= 332nd Engineer General Service Regiment =

The 332nd Engineer General Service Regiment was a group in the United States Army that served during World War II. This unit became active on January 5th, 1943, directed to provide engineering assistance to the Allied forces in the European Theater of Operations. The regiment consisted of soldiers who received training in various engineering skills, including construction, road building, and mine clearance.

Throughout World War II, the Regiment played a role in significant battles. They were involved in events such as the Normandy invasion and the Liberation of Paris. Additionally, they contributed to the construction of the Mulberry harbours, which played a part in the invasion of Normandy.

Discrimination and segregation were experienced by its soldiers during and after the war. It wasn't until the 1990s that their accomplishments achieved full recognition and acknowledgement.

==Activation and training==

This regiment was established on October 15th, 1942 at Camp Claiborne, Louisiana, as part of the army's American units.

As a unit specializing in engineering and construction work, the Regiment underwent training in aspects of building and road development. Initial training took place at Camp Claiborne until January 1943. Subsequently, they were relocated to Fort Devens in Massachusetts for instruction on construction techniques and road building.

==Deployment ==
After completing training, the Regiment was sent to the United Kingdom in 1944 as part of the European Theater of Operations. The Regiment arrived on March 22nd, 1944, and was stationed at various locations across the country to assist in the Allied war efforts.

Its main responsibilities included building and maintaining roads, bridges, airfields, and other essential infrastructure. In addition, they provided support to combat troops on June 6th, 1944, and throughout the advancement through France and Germany.

==Engineer group==
The Regiment served as a unit within the 1185th Engineer Group. The activation of the Engineer Group took place on December 1st, 1942, at Fort Belvoir in Virginia. This activation was part of the United States Army's initiative to mobilize engineering and construction units for their war efforts.

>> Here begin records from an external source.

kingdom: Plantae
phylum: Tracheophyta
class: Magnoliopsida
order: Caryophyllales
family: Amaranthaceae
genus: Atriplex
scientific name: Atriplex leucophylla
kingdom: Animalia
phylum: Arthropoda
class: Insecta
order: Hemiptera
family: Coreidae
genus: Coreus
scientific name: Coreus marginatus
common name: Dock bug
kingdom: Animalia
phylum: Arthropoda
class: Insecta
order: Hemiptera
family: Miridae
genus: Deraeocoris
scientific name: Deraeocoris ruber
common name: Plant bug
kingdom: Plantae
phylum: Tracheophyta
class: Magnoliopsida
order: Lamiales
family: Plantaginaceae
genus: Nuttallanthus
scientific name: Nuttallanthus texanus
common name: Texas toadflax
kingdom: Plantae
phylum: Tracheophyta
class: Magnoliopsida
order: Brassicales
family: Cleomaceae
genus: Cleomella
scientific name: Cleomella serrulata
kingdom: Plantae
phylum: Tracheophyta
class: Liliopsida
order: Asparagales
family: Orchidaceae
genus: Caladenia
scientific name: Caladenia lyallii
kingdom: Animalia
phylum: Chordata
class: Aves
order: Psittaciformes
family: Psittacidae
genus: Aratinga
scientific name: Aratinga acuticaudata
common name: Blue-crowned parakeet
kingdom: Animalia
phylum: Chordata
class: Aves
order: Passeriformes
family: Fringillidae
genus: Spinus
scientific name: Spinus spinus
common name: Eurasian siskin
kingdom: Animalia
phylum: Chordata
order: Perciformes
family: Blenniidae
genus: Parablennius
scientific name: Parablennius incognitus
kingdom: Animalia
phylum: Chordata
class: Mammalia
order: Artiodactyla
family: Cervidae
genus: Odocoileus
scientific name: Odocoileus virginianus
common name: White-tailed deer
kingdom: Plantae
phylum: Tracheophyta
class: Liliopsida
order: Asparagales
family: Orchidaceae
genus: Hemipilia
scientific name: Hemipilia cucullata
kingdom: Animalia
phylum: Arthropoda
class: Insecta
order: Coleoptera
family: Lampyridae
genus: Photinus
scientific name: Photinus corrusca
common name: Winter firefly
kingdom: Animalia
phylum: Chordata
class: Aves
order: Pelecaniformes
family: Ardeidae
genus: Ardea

The 1185th Engineer Group consisted primarily of soldiers and encompassed regiments such as the 97th Engineer General Service Regiment, and the 366th Engineer General Service Regiment. The group had responsibilities in engineering and construction tasks like constructing roads, bridges, airfields, and other essential infrastructure.

==Invasion of Normandy==
The Regiment played a role in the invasion of Normandy.

==Railway bridge construction==
The Regiment had a role in constructing railway bridges, including one over the Moselle River in France.